Ahora que empezamos a tener atascos de gran ciudad, que circular por el puente, antes nuevo, es una aventura diaria y ejercicio de paciencia; ahora, podíamos empezar a parecernos a una histórica ciudad romana y tomarnos en serio la Mérida arqueológica y, consecuentemente, turística. Porque el turismo es desde que yo era chico, ya han pasado 50 años, ese potencial que tras el fracaso industrial haría próspera a Mérida. Y siempre lo será. Es patético ir al teatro romano y pisar esos pedazos de adoquines de cantera, brutos y bruscos para, trastabillado, ir a parar a la mal llamada plaza Xirgu (prefiero VII Sillas o Chen) y encontrarte con el suelo rajado, agrietado y más inestable que el process. Es tercermundista la tela metálica oxidada que delimita la casa del anfiteatro, un cerramiento-alambrada modelo biafra.

No sé de quién será la culpa, ni importa ahora, pero algo habrá que hacer porque entre todos la pisamos y Mérida sola se hundió. Este emeritense de barriada reivindica una Mérida amable, en la que la arqueología esté de moda con sus objetos, sus paisajes y eso que nuestros arqueólogos son capaces de investigar con ellos.
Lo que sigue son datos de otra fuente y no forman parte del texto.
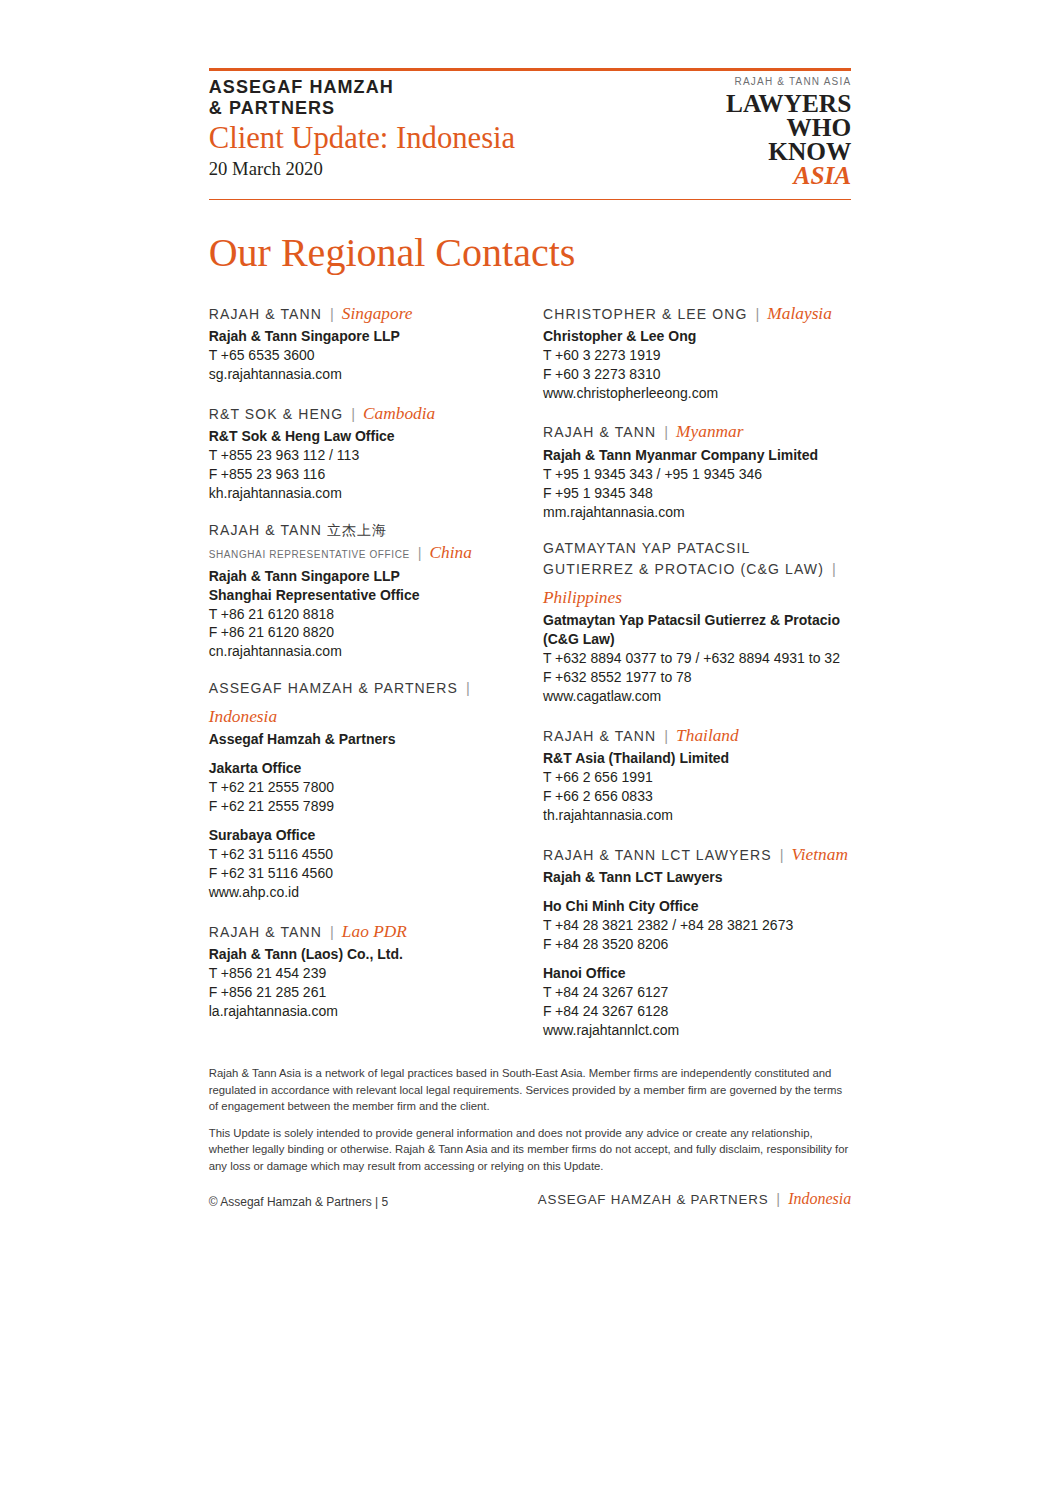ASSEGAF HAMZAH
& PARTNERS
Client Update: Indonesia
20 March 2020
RAJAH & TANN ASIA
LAWYERS
WHO
KNOW
ASIA
Our Regional Contacts
RAJAH & TANN | Singapore
Rajah & Tann Singapore LLP
T+65 6535 3600
sg.rajahtannasia.com
R&T SOK & HENG | Cambodia
R&T Sok & Heng Law Office
T+855 23 963 112 / 113
F+855 23 963 116
kh.rajahtannasia.com
RAJAH & TANN 立杰上海
SHANGHAI REPRESENTATIVE OFFICE | China
Rajah & Tann Singapore LLP
Shanghai Representative Office
T+86 21 6120 8818
F+86 21 6120 8820
cn.rajahtannasia.com
ASSEGAF HAMZAH & PARTNERS | Indonesia
Assegaf Hamzah & Partners
Jakarta Office
T+62 21 2555 7800
F+62 21 2555 7899
Surabaya Office
T+62 31 5116 4550
F+62 31 5116 4560
www.ahp.co.id
RAJAH & TANN | Lao PDR
Rajah & Tann (Laos) Co., Ltd.
T+856 21 454 239
F+856 21 285 261
la.rajahtannasia.com
CHRISTOPHER & LEE ONG | Malaysia
Christopher & Lee Ong
T+60 3 2273 1919
F+60 3 2273 8310
www.christopherleeong.com
RAJAH & TANN | Myanmar
Rajah & Tann Myanmar Company Limited
T+95 1 9345 343 / +95 1 9345 346
F+95 1 9345 348
mm.rajahtannasia.com
GATMAYTAN YAP PATACSIL
GUTIERREZ & PROTACIO (C&G LAW) | Philippines
Gatmaytan Yap Patacsil Gutierrez & Protacio (C&G Law)
T+632 8894 0377 to 79 / +632 8894 4931 to 32
F+632 8552 1977 to 78
www.cagatlaw.com
RAJAH & TANN | Thailand
R&T Asia (Thailand) Limited
T+66 2 656 1991
F+66 2 656 0833
th.rajahtannasia.com
RAJAH & TANN LCT LAWYERS | Vietnam
Rajah & Tann LCT Lawyers
Ho Chi Minh City Office
T+84 28 3821 2382 / +84 28 3821 2673
F+84 28 3520 8206
Hanoi Office
T+84 24 3267 6127
F+84 24 3267 6128
www.rajahtannlct.com
Rajah & Tann Asia is a network of legal practices based in South-East Asia. Member firms are independently constituted and regulated in accordance with relevant local legal requirements. Services provided by a member firm are governed by the terms of engagement between the member firm and the client.
This Update is solely intended to provide general information and does not provide any advice or create any relationship, whether legally binding or otherwise. Rajah & Tann Asia and its member firms do not accept, and fully disclaim, responsibility for any loss or damage which may result from accessing or relying on this Update.
© Assegaf Hamzah & Partners | 5
ASSEGAF HAMZAH & PARTNERS | Indonesia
Pero de poco nos sirven objetos, piedras y paisajes si no los humanizamos; caramba, que lo más importante en arqueología son las personas, las que vivieron entonces y las que ahora vienen a verlo. A verlo si es de día, porque de noche somos una ciudad oscura y con poca luz. ¿Lo hacen por ahorrar?

Si no les hacemos una Mérida cómoda y agradable estamos perdidos, no acabarán de decidirse sobre si vale la pena volver a la bimilenaria (y dormir en ella). A mí me gusta la vida contemplativa emeritense, por eso me aposto en mis bares y contemplo calmado el paisaje y lo que por él transita. Pero hay días que en vez de disfrutar Mérida es preferible recurrir a grandes inventos de la humanidad: siesta, cojín y sofá.